I will be receiving data from a company called Loan Performance, that has one file/table that will hold 1 billion rows. They send data by period, and I plan to load the data via BCP via NT/DOS scripts. The 1 billion rows represents data for 200+ periods.
Are the following design plans feasible
1. Partition table by period value, I'm not sure of the max number of partitions per table in 2005, but I think we have periods data back to 1992 and a new one gets created every month, so the possibility of having > 1000 partitions exists. I plan on just pre-creating partitions for future data, instead of dynamically creating when a new period is sent.

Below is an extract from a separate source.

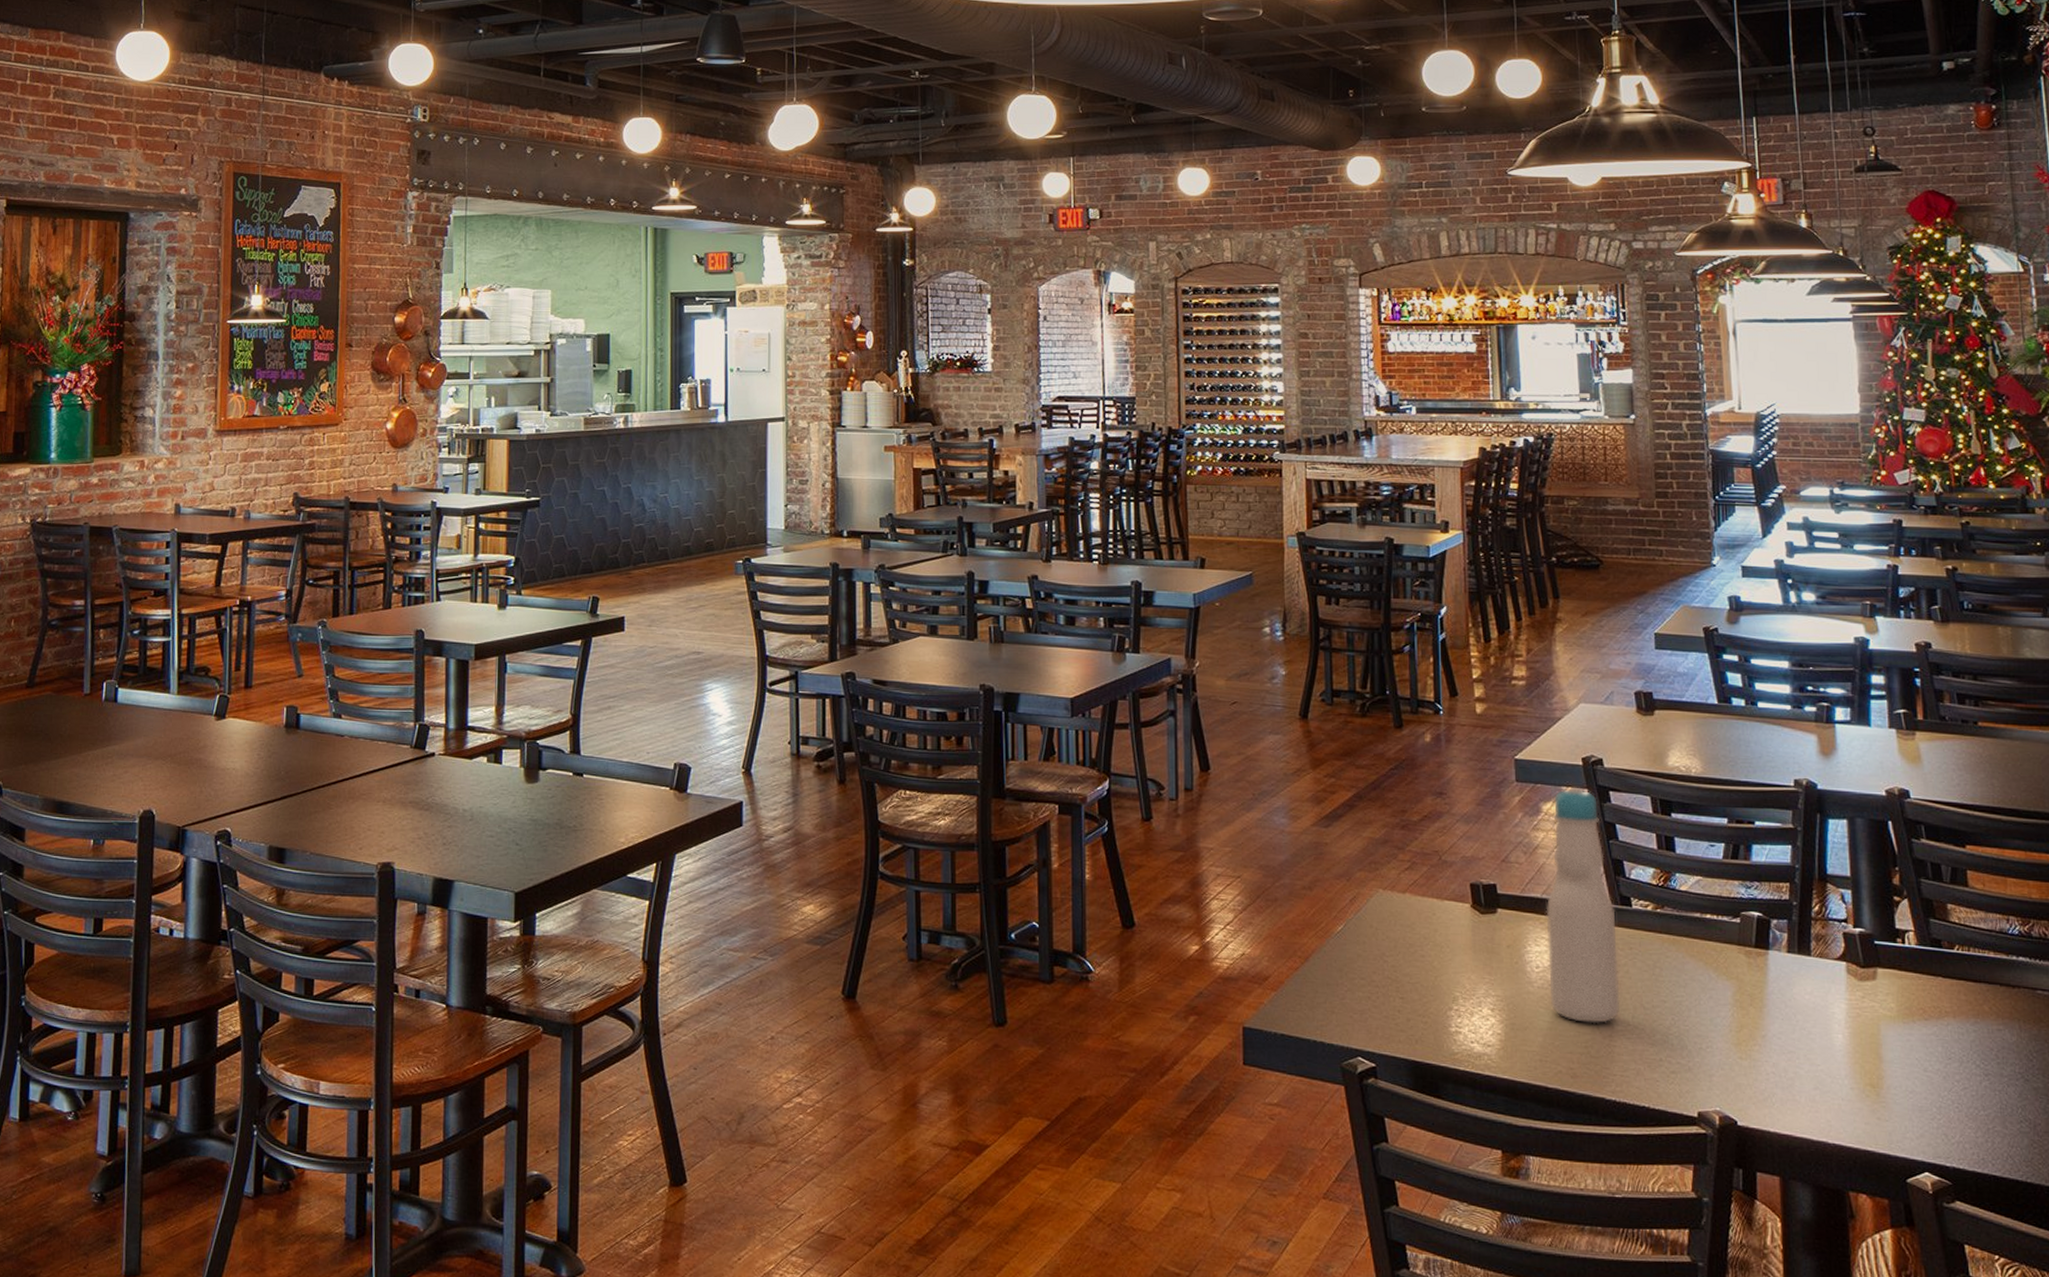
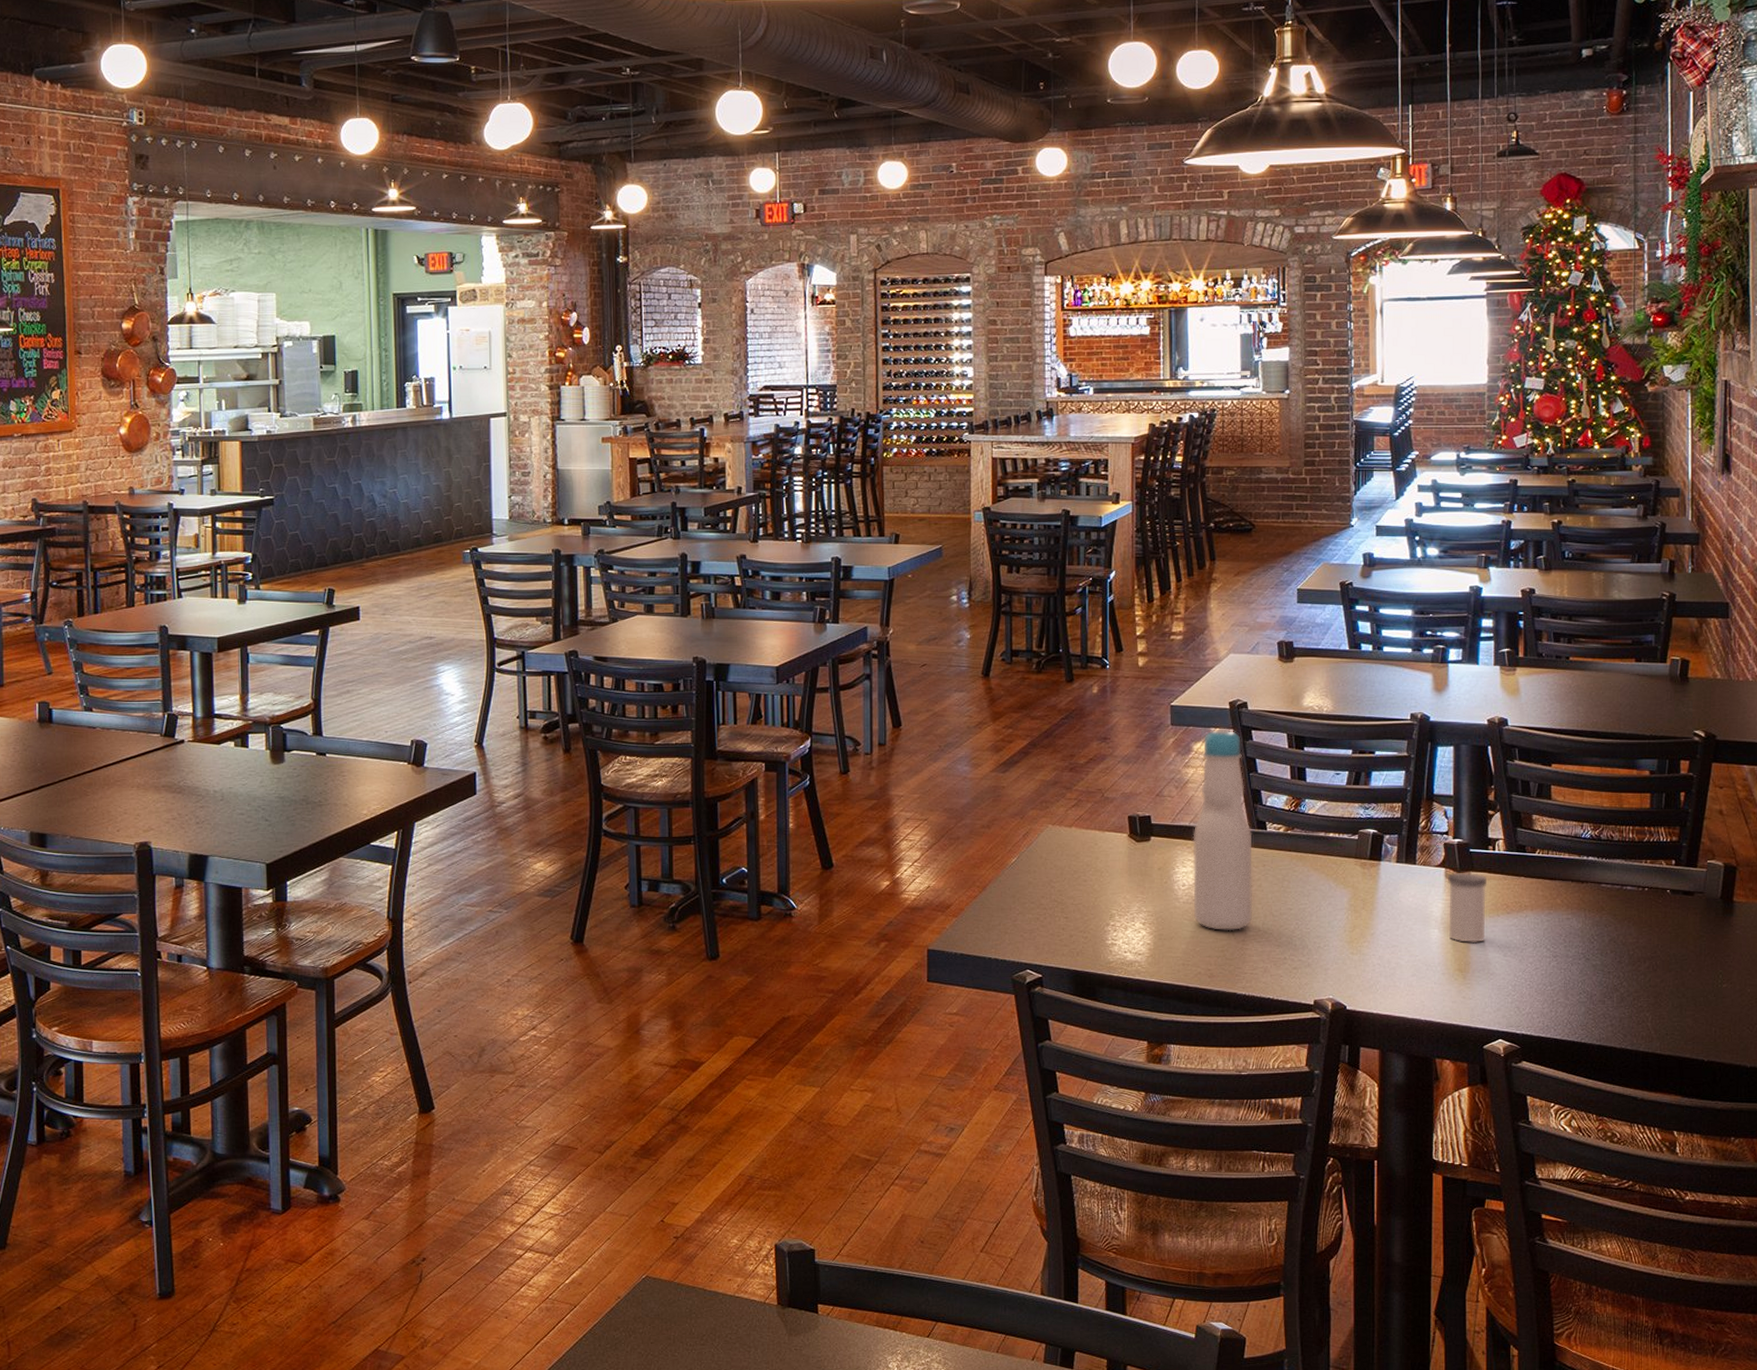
salt shaker: none [1850,967,1899,1054] -> present [1448,872,1488,944]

2. Load data via BCP in DOS shell scripts that will drop index (by partition), BCP in data, and they re-create indexes by partition, is this possible ? and will I see a performance increase as opposed to one huge table (I'm pretty much sure I will). There is usually one periods data present per day, but sometimes the vendor resends all data (would get loaded on weekend).
I'm a bit unsure of where to start being I never worked with this amount of data. I worked with partitioning in Oracle a long time ago.
I plan on having an 2XQuadCore 2.66Ghz CPU with 32GB of RAM and SQL2005EE 64Bit connected to 1 Terabyte SAN Disk.
I don't see any point dropping the index - if you plan to do this every time you get new data you will surely suffer performance degradation. Does the clustered index match the order of data in the file? Bulk insert has a flag option to indicate this that optimises the insert speed.
PF, the tables may have between 5-15 indexes (as recommended by vendor), I currently have this load process setup on SQL2000, and when I have indexes on the table (4), the BCP in slows down at least 10 fold. Is this BCP option available in SQL2000 ? My reason for wanting to use partitioning is for the index drop and create (to re-create indexes on 1 billion rows would take a day or so). I did not yet create a clustered index on the table (in SQL 2K) Also, the files are fixed format data with a .fmt file defined.
AFAIK you need a CI for table partitioning. I'm not certain though. Although I've used tables of > 500, 000 rows I've never bothered with partitioning. I would love to test differences. Presumably the benefit is only really for scans right? (and for building non clustered indexes according to your post). We bulk insert into these 500k+ tables regularly - the loading of the entire db (80GB of data per load, most updates to existing rows, some new rows) takes about 3-4 hours.
Also - BULK INSERT not BCP has the CI\ file order flag.
From what I've read the majority of benefits of partitioning are seen for data loading, which is my biggest issue, not really querying. I will need to look at the files, and or ask the vendor how the data is ordered and create a CI based on that. I have 2 birds to kill here, unfamiliarity with this amount of data, as well as the data itself.
I there anyone out there that has worked with this amount of data on SQL2005 ?
PF, thanks for your help, I will look into BulkCopy as opposed to BCP, I actually did write scripts to do so (REMd out in script), just was not aware of this option.
Our dbs are in SQL2k5 - I cannot recall how they performed in 2k....
Remember that a monotonically increasing clustered index is very quick for insert speed. Since you are partitioning on period, and your client is supplying data each period, this will be monotonically increasing right? So all but the latest partition will not actually change at all.
I think the penny has just dropped for me. It is really the partitioning of the NCIs that you expect to reap dividends from, rather than the table partitioning per say.